So without that change in accounting, would Microsoft
still have ranked above No. 2, Ford Motor Co., on our
list? And, more generally, would companies not currently
on the list have appeared on it if they had counted
stock options granted to researchers? There is simply no
way to know.
We might know a lot more next year, however, if the
new accounting rule takes effect. The rule's proponents
claim that it will make corporate finances more
transparent. Opponents, such as the American Electronics
Association, in Washington, D.C.—whose members include
Advanced Micro Devices, Broadcom, Intel, and Texas
Instruments—say the requirements are difficult to
implement and will make it hard to recruit talented
engineers; they support legislation pending in Congress
that would derail the new standard. But unless the new
rule is adopted, comparing one company's R and D
spending with another's is a difficult, if not spurious,
exercise.
Even With All The
Accounting Uncertainty, it is possible to
divine some macro trends from the list [see table,
IEEE
Spectrum Top 100 R and D Spenders"].
Overall, the Top 100 upped their R and D by 2.2 percent
to $236 billion despite sluggish sales growth of 0.8
percent. Bucking the trend, technology hardware
companies, which account for about 20 percent of the
overall R and D spending, reduced expenditures by 4.9
percent in 2003, even though their sales increased by
2.3 percent. The auto industry had relatively flat
spending for R and D, with an increase of 3.2 percent.

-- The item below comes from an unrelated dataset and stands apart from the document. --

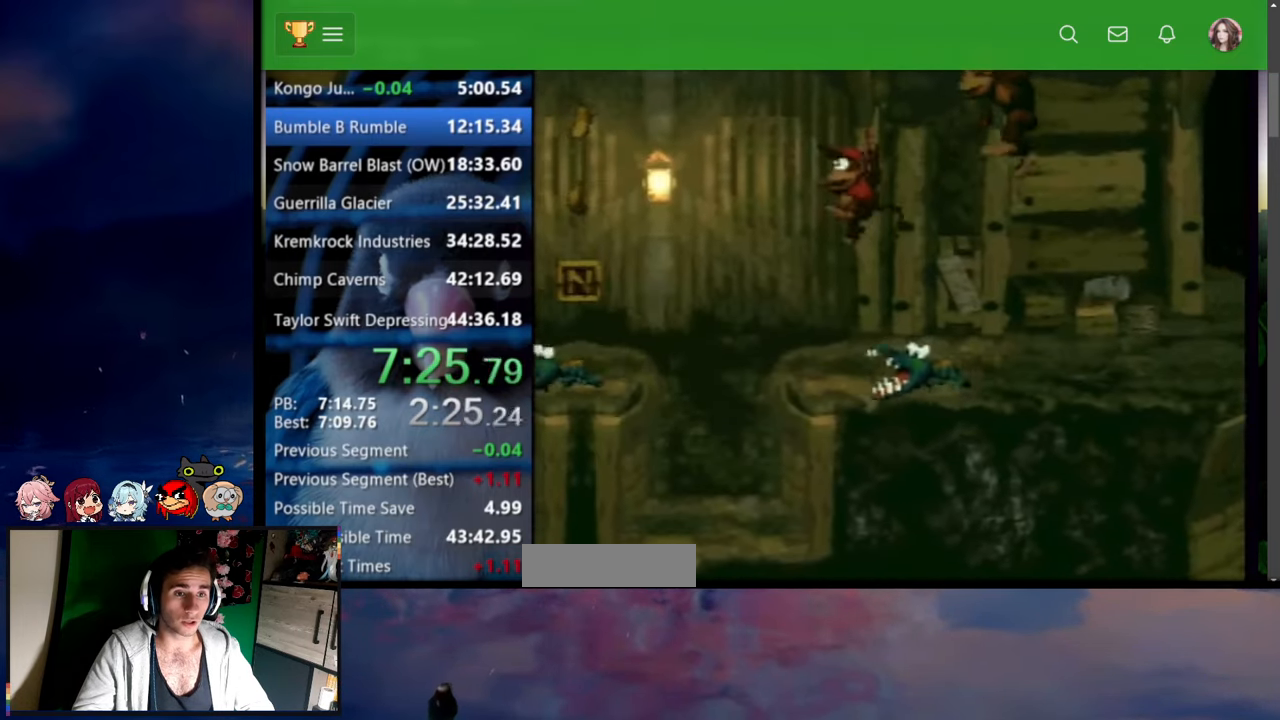
{"buttons": ["Y", "DPAD_UP", "DPAD_LEFT"], "events": [[84, "Y", "up"], [134, "Y", "down"], [300, "B", "down"], [300, "X", "down"], [417, "B", "up"], [417, "X", "up"]]}
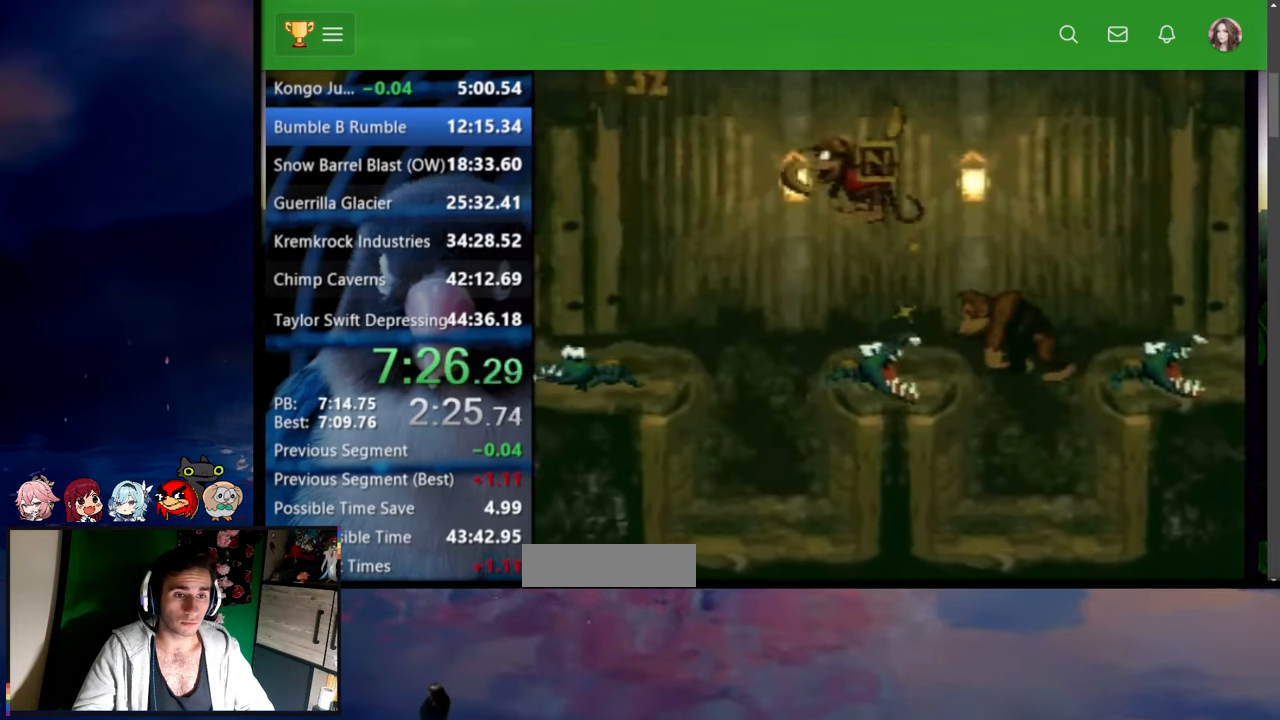
{"buttons": ["B", "X", "Y", "DPAD_UP", "DPAD_LEFT"], "events": [[500, "B", "down"], [500, "X", "down"]]}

Semiconductor firms increased spending by 5.3 percent,
but that was less than half their increased sales, 12.6
percent, which rebounded from a 10 percent slump the
year before. The software and services sector increased
the most, with an 18.6 percent gain in R and D spending,
mostly because of Microsoft's spending.
Software dominates R and D, and not just in the sense
that, for the first time ever, a software company is the
world's top R and D spender. At most companies, software
is taking up a bigger chunk of the development budget
year after year, and it is at the heart of everything
from drug discovery to automobile telematics. In
Stockholm, Sweden, for instance, Hakan Djuphammar, vice
president of systems management for LM Ericsson, says
that over the last 40 years the telecommunications
equipment sector has shifted from making hardware for
phone networks to developing software. His company today
spends about 85 percent of its R and D money on
software.
"With the continuing standardization of powerful
processors and hardware components, there won't be any
differentiation in hardware 10 years from now," says
Djuphammar, adding that this trend extends through
industries like semiconductors, information technology,
and consumer electronics. "You'll buy extremely powerful
processor boards off the shelf and the only
differentiation will be in software."
So now corporate labs are filled with programmers and
software engineers. Indeed, the romantic image of
monomaniacal scientists toiling for years in a company's
central lab to produce the transistor, polyester, and
the scanning tunneling microscope no longer holds. The
dominant trend in industrial R and D over the last two
decades has been to decentralize research and look
outside the company for innovations. The result: company
labs spread across the globe, populated by researchers
who must fill several roles—investigator, inventor,
technology scout, and, increasingly, consultant to customers.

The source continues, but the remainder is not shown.